Fear of the unknown. Fear of pain. Fear of death. Isn’t that what holds you back from putting your character through hell? But without the raw emotion that only hurting your character creates, you’ll never achieve a rich, in-depth story that grips readers – from the heart.
What makes us fear pain so much, even the pain experienced by characters that don’t exist? We are afraid of what hurts our characters because we know it will hurt us, too.
Hurting What You Love
Characters – true, multifaceted characters – are people we care about. We created them, and we shaped them to the perfection of our mind’s eye. We love them. They are parts of our heart, our imagination and our soul.
They are parts of us.
The pain they’ll experience, be it physical, emotional or mental, is pain we’ll have to experience, too. We’ll feel it as if the wound was our own, and we’ll ache with the people on our pages. Even more terrifying is the fact that because these people are parts of us, we may change more than they from the experience.

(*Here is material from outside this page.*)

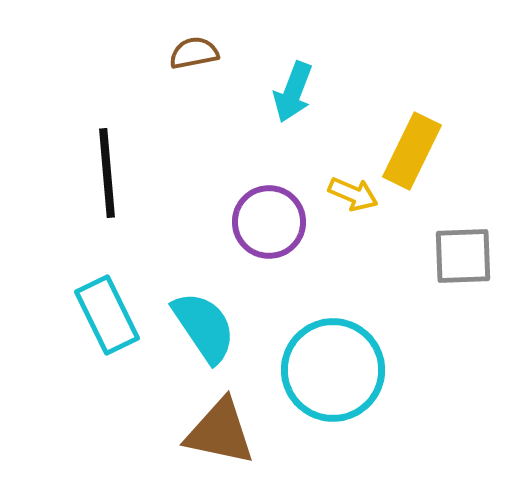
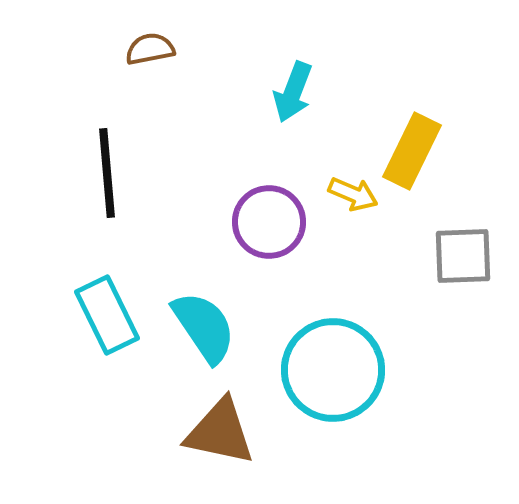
brown semicircle: moved 44 px left, 4 px up
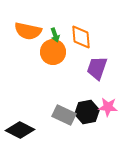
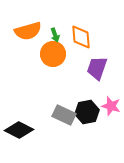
orange semicircle: rotated 28 degrees counterclockwise
orange circle: moved 2 px down
pink star: moved 3 px right, 1 px up; rotated 12 degrees clockwise
black diamond: moved 1 px left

But why is that a bad thing? As an author, you control the outcome of your characters – somewhat. You delve into emotional devastation or physical agony, yes, but you control the result of the situation. You create the pain, torture your people – and you halt the hurt just as quickly.
Realize that by hurting your own characters, you are not a sadist. You are not deliberately hurting your loved ones merely to watch them suffer. You’re giving a gift. You’re helping them grow and develop. Your characters take on deeper meaning to become more alive on your pages.
They’ll become real.
Allow The Experience
Let them feel pain, and your characters will bear the scars. Do you really want a perfect character who doesn’t know what it’s like to be afraid? Do you really want people who don’t know the cost of loss or the consequence of action?
Harry once set up a scene for a character of mine. It was a plot twist that was brilliantly thought out. My character’s reaction was complete mental devastation. He almost lost that which he cared for the most. His mental reaction was to take the blame. He’d dropped the watch, and nearly paid dearly for it.
The reaction surprised Harry and me both. We hung on the edge of our seats for weeks as my character grew more terrified of letting his guard down. He stopped sleeping. He wouldn’t let his companion out of his sight. He became obsessed with protection and a penchant to kill what he feared – so he could rest.
The downward spiral was crazy. The drama was tense. And at any time, Harry and I as authors could stop it. But we didn’t, because we wanted to see what would happen next, as any good reader does.
We nearly killed both our characters.
What Does Not Kill Us Makes Us Stronger
My character worked through his issues. He and his companion went downwards together so far that we weren’t sure we could pull them back. But they reached a point of trust so deep it was almost as poignantly painful as watching the wrecked sense of security.
Penning the upward climb back to stability of life for those two characters was incredible. The mental scars remained, though my character grew stronger than before. He changed and developed into a more mature character, richer, with a quiet perception that what he loved could be lost in an instant.
He also learned that he couldn’t prevent loss. It was a painful lesson that helped him be stronger.
Each experience of fear, loss and pain that we feel helps us grow stronger, too, just as it does our characters. We become better writers. We have richer people in our novels.
So allow your characters to feel. Permit them to be real and to experience life with all its turmoil and wondrous moments to its fullest. You are not forcing suffering for the fun of it – you are handing your characters an experience.
Don’t you want to know what they do with it and who they become because of it?
They want to live. Let them. And see where it takes you both.